Spatial annotation entries:
┄┄┄┄┄┄┄┄┄┄┄┄┄┄┄┄┄┄┄┄

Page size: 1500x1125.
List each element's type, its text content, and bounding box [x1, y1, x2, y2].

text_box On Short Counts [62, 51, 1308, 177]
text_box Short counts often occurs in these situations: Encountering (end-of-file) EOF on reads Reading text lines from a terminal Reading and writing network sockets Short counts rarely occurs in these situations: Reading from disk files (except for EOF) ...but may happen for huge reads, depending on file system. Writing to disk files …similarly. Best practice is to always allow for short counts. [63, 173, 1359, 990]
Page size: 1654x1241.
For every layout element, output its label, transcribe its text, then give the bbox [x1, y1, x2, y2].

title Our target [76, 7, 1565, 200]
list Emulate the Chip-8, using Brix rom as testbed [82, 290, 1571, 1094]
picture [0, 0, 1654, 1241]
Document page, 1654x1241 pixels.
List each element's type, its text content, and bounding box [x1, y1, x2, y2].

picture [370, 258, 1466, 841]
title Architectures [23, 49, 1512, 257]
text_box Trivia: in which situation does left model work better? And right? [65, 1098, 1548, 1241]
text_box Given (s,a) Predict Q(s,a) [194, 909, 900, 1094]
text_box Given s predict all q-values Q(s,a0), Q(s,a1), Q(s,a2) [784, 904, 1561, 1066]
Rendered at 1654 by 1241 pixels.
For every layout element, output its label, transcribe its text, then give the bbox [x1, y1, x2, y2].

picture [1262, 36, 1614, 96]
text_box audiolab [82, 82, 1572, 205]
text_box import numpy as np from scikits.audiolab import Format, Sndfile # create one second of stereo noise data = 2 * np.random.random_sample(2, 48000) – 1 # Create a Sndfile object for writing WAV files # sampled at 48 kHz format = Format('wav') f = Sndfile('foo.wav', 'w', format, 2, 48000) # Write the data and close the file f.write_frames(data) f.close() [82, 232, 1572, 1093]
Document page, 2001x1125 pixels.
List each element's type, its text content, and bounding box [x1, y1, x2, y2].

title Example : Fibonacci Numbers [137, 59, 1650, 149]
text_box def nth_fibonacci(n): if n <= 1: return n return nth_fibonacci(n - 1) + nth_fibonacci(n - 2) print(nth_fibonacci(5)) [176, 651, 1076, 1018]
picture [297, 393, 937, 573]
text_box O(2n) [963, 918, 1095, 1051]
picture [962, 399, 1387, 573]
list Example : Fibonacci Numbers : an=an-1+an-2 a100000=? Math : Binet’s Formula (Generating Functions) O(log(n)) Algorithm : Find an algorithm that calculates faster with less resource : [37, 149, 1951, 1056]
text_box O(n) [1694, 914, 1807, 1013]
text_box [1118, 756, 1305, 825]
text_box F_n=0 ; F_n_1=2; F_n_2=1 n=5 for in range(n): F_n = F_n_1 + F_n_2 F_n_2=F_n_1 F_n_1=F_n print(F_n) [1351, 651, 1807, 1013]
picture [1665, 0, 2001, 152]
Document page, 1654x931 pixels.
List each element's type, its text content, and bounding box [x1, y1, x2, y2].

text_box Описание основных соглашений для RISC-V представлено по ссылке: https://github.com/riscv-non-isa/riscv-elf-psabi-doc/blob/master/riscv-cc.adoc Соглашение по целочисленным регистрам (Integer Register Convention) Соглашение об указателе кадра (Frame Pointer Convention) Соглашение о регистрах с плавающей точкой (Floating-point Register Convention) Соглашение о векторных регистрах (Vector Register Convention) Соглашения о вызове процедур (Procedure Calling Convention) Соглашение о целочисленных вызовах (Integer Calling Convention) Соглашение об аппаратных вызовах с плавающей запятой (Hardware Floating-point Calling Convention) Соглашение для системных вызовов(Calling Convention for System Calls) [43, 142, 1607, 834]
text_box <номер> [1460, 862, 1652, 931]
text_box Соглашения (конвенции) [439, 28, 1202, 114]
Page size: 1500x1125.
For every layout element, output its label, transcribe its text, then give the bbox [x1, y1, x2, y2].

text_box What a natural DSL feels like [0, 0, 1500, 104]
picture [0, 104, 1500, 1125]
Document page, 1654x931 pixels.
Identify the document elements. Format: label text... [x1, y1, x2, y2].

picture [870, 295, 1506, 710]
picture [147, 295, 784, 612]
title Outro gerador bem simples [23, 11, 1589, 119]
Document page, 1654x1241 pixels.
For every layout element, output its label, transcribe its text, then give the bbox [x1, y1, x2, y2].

┄┄┄┄┄┄┄┄┄┄┄┄┄┄┄┄┄┄┄┄

== Exercise directions ==
Present every line of the entries above as a numbered list, omitting the blank lines.

== Full answer ==
1. Page size: 1500x1125.
2. List each element's type, its text content, and bounding box [x1, y1, x2, y2].
3. text_box On Short Counts [62, 51, 1308, 177]
4. text_box Short counts often occurs in these situations: Encountering (end-of-file) EOF on reads Reading text lines from a terminal Reading and writing network sockets Short counts rarely occurs in these situations: Reading from disk files (except for EOF) ...but may happen for huge reads, depending on file system. Writing to disk files …similarly. Best practice is to always allow for short counts. [63, 173, 1359, 990]
5. Page size: 1654x1241.
6. For every layout element, output its label, transcribe its text, then give the bbox [x1, y1, x2, y2].
7. title Our target [76, 7, 1565, 200]
8. list Emulate the Chip-8, using Brix rom as testbed [82, 290, 1571, 1094]
9. picture [0, 0, 1654, 1241]
10. Document page, 1654x1241 pixels.
11. List each element's type, its text content, and bounding box [x1, y1, x2, y2].
12. picture [370, 258, 1466, 841]
13. title Architectures [23, 49, 1512, 257]
14. text_box Trivia: in which situation does left model work better? And right? [65, 1098, 1548, 1241]
15. text_box Given (s,a) Predict Q(s,a) [194, 909, 900, 1094]
16. text_box Given s predict all q-values Q(s,a0), Q(s,a1), Q(s,a2) [784, 904, 1561, 1066]
17. Rendered at 1654 by 1241 pixels.
18. For every layout element, output its label, transcribe its text, then give the bbox [x1, y1, x2, y2].
19. picture [1262, 36, 1614, 96]
20. text_box audiolab [82, 82, 1572, 205]
21. text_box import numpy as np from scikits.audiolab import Format, Sndfile # create one second of stereo noise data = 2 * np.random.random_sample(2, 48000) – 1 # Create a Sndfile object for writing WAV files # sampled at 48 kHz format = Format('wav') f = Sndfile('foo.wav', 'w', format, 2, 48000) # Write the data and close the file f.write_frames(data) f.close() [82, 232, 1572, 1093]
22. Document page, 2001x1125 pixels.
23. List each element's type, its text content, and bounding box [x1, y1, x2, y2].
24. title Example : Fibonacci Numbers [137, 59, 1650, 149]
25. text_box def nth_fibonacci(n): if n <= 1: return n return nth_fibonacci(n - 1) + nth_fibonacci(n - 2) print(nth_fibonacci(5)) [176, 651, 1076, 1018]
26. picture [297, 393, 937, 573]
27. text_box O(2n) [963, 918, 1095, 1051]
28. picture [962, 399, 1387, 573]
29. list Example : Fibonacci Numbers : an=an-1+an-2 a100000=? Math : Binet’s Formula (Generating Functions) O(log(n)) Algorithm : Find an algorithm that calculates faster with less resource : [37, 149, 1951, 1056]
30. text_box O(n) [1694, 914, 1807, 1013]
31. text_box [1118, 756, 1305, 825]
32. text_box F_n=0 ; F_n_1=2; F_n_2=1 n=5 for in range(n): F_n = F_n_1 + F_n_2 F_n_2=F_n_1 F_n_1=F_n print(F_n) [1351, 651, 1807, 1013]
33. picture [1665, 0, 2001, 152]
34. Document page, 1654x931 pixels.
35. List each element's type, its text content, and bounding box [x1, y1, x2, y2].
36. text_box Описание основных соглашений для RISC-V представлено по ссылке: https://github.com/riscv-non-isa/riscv-elf-psabi-doc/blob/master/riscv-cc.adoc Соглашение по целочисленным регистрам (Integer Register Convention) Соглашение об указателе кадра (Frame Pointer Convention) Соглашение о регистрах с плавающей точкой (Floating-point Register Convention) Соглашение о векторных регистрах (Vector Register Convention) Соглашения о вызове процедур (Procedure Calling Convention) Соглашение о целочисленных вызовах (Integer Calling Convention) Соглашение об аппаратных вызовах с плавающей запятой (Hardware Floating-point Calling Convention) Соглашение для системных вызовов(Calling Convention for System Calls) [43, 142, 1607, 834]
37. text_box <номер> [1460, 862, 1652, 931]
38. text_box Соглашения (конвенции) [439, 28, 1202, 114]
39. Page size: 1500x1125.
40. For every layout element, output its label, transcribe its text, then give the bbox [x1, y1, x2, y2].
41. text_box What a natural DSL feels like [0, 0, 1500, 104]
42. picture [0, 104, 1500, 1125]
43. Document page, 1654x931 pixels.
44. Identify the document elements. Format: label text... [x1, y1, x2, y2].
45. picture [870, 295, 1506, 710]
46. picture [147, 295, 784, 612]
47. title Outro gerador bem simples [23, 11, 1589, 119]
48. Document page, 1654x1241 pixels.
49. For every layout element, output its label, transcribe its text, then give the bbox [x1, y1, x2, y2].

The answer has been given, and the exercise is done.